▸ GOAL OF THE EXERCISE
Extract the lines from the first line of the records below through the line containing "cells in urothelial", inclusive, and reproduce them exactly as written.

▸ INPUT RECORDS

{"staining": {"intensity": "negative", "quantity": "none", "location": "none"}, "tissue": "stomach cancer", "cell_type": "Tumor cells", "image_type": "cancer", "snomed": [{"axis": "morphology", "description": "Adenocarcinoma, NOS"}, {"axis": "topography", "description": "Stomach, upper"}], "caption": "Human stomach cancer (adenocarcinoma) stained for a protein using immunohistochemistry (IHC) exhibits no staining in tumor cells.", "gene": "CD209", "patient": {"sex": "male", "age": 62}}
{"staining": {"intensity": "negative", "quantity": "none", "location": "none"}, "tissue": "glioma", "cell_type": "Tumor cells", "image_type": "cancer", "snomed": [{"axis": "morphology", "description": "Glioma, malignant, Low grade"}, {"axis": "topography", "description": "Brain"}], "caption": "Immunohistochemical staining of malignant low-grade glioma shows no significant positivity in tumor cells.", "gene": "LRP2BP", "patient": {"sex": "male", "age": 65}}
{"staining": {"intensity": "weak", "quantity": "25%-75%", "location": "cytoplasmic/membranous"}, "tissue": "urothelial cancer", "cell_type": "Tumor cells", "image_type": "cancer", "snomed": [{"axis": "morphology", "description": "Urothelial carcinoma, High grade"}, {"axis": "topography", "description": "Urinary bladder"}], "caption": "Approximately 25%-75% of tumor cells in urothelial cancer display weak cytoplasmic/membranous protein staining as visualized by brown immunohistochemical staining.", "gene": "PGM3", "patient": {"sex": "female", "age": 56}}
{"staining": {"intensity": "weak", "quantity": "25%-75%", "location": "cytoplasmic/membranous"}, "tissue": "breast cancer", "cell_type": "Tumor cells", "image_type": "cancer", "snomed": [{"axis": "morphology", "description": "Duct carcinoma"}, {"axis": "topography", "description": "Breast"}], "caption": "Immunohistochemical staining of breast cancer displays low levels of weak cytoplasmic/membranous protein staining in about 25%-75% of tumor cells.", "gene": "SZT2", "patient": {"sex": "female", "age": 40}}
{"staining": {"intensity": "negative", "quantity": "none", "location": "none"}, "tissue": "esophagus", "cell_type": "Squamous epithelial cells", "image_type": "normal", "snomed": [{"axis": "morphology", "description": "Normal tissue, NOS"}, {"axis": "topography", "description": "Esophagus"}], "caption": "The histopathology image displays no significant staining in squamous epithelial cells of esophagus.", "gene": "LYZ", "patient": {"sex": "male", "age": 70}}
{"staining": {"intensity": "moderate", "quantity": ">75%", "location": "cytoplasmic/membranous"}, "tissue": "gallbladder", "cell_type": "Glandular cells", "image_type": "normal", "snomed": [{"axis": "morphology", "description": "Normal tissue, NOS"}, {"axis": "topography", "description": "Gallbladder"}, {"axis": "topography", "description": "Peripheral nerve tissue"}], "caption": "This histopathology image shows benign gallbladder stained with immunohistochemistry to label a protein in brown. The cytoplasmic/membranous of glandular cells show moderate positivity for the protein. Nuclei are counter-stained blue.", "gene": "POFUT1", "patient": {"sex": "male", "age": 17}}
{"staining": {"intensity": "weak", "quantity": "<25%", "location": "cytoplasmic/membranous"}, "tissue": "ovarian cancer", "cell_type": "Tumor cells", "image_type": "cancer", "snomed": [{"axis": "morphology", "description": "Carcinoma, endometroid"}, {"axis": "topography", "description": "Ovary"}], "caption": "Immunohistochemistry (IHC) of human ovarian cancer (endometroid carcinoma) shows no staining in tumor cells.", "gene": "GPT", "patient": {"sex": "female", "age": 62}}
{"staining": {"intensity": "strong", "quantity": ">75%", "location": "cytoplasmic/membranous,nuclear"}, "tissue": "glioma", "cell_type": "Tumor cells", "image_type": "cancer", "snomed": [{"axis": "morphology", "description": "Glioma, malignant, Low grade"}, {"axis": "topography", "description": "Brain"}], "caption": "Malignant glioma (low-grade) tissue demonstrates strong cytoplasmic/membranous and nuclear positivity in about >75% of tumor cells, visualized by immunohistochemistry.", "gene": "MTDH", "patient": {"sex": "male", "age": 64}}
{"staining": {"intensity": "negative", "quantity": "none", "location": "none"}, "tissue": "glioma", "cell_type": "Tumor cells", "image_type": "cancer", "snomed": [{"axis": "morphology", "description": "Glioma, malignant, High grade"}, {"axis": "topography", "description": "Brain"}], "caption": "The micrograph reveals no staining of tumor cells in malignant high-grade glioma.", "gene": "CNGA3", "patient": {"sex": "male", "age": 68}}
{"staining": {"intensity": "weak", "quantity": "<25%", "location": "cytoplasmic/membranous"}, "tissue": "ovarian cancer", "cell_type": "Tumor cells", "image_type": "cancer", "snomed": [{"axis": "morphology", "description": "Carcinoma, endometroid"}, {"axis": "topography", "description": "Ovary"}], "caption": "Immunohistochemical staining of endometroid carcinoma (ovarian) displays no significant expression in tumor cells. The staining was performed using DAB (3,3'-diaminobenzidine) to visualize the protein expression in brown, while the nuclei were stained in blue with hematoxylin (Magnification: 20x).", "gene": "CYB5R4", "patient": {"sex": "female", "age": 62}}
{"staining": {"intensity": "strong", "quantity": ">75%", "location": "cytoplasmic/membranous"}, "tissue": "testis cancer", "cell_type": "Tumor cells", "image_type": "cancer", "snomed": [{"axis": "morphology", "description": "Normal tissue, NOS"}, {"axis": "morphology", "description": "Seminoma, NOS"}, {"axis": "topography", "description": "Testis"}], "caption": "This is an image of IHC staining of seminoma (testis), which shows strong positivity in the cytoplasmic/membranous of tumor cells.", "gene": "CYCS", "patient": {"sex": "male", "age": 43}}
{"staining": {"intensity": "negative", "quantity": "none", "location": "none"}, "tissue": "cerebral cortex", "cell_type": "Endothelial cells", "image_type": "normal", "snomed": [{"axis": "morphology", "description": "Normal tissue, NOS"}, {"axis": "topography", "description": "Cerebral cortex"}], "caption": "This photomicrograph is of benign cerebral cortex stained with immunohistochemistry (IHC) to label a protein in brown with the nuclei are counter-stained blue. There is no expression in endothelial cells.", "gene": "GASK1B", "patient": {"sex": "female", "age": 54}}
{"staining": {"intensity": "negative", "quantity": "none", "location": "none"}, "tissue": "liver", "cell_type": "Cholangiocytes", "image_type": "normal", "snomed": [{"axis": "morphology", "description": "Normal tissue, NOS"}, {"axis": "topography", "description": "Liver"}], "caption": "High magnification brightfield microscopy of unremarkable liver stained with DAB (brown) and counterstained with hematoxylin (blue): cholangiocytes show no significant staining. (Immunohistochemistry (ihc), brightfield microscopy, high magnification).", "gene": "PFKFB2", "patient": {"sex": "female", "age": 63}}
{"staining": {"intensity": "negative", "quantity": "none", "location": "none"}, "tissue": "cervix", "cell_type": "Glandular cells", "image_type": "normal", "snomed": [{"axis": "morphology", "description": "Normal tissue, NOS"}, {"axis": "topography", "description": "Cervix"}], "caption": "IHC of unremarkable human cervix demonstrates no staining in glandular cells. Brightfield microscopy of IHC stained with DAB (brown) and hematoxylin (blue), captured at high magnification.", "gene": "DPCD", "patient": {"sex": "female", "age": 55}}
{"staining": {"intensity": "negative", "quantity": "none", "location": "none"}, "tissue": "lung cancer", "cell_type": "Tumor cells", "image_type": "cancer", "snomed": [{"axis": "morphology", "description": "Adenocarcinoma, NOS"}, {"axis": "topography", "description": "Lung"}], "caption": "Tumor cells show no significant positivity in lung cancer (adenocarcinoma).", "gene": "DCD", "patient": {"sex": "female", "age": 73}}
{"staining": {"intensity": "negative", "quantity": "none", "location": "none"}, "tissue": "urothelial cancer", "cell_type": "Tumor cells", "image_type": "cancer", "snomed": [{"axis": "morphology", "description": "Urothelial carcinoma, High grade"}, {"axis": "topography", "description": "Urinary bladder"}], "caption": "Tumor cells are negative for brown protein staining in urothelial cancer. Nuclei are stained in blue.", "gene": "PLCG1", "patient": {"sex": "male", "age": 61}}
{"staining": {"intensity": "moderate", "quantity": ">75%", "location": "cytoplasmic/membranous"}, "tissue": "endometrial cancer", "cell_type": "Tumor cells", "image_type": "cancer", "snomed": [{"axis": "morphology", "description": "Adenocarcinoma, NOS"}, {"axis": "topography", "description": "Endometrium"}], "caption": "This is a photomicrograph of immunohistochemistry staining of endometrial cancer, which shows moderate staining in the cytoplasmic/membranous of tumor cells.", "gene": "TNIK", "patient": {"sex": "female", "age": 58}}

▸ OUTPUT FOR THIS EXERCISE
{"staining": {"intensity": "negative", "quantity": "none", "location": "none"}, "tissue": "stomach cancer", "cell_type": "Tumor cells", "image_type": "cancer", "snomed": [{"axis": "morphology", "description": "Adenocarcinoma, NOS"}, {"axis": "topography", "description": "Stomach, upper"}], "caption": "Human stomach cancer (adenocarcinoma) stained for a protein using immunohistochemistry (IHC) exhibits no staining in tumor cells.", "gene": "CD209", "patient": {"sex": "male", "age": 62}}
{"staining": {"intensity": "negative", "quantity": "none", "location": "none"}, "tissue": "glioma", "cell_type": "Tumor cells", "image_type": "cancer", "snomed": [{"axis": "morphology", "description": "Glioma, malignant, Low grade"}, {"axis": "topography", "description": "Brain"}], "caption": "Immunohistochemical staining of malignant low-grade glioma shows no significant positivity in tumor cells.", "gene": "LRP2BP", "patient": {"sex": "male", "age": 65}}
{"staining": {"intensity": "weak", "quantity": "25%-75%", "location": "cytoplasmic/membranous"}, "tissue": "urothelial cancer", "cell_type": "Tumor cells", "image_type": "cancer", "snomed": [{"axis": "morphology", "description": "Urothelial carcinoma, High grade"}, {"axis": "topography", "description": "Urinary bladder"}], "caption": "Approximately 25%-75% of tumor cells in urothelial cancer display weak cytoplasmic/membranous protein staining as visualized by brown immunohistochemical staining.", "gene": "PGM3", "patient": {"sex": "female", "age": 56}}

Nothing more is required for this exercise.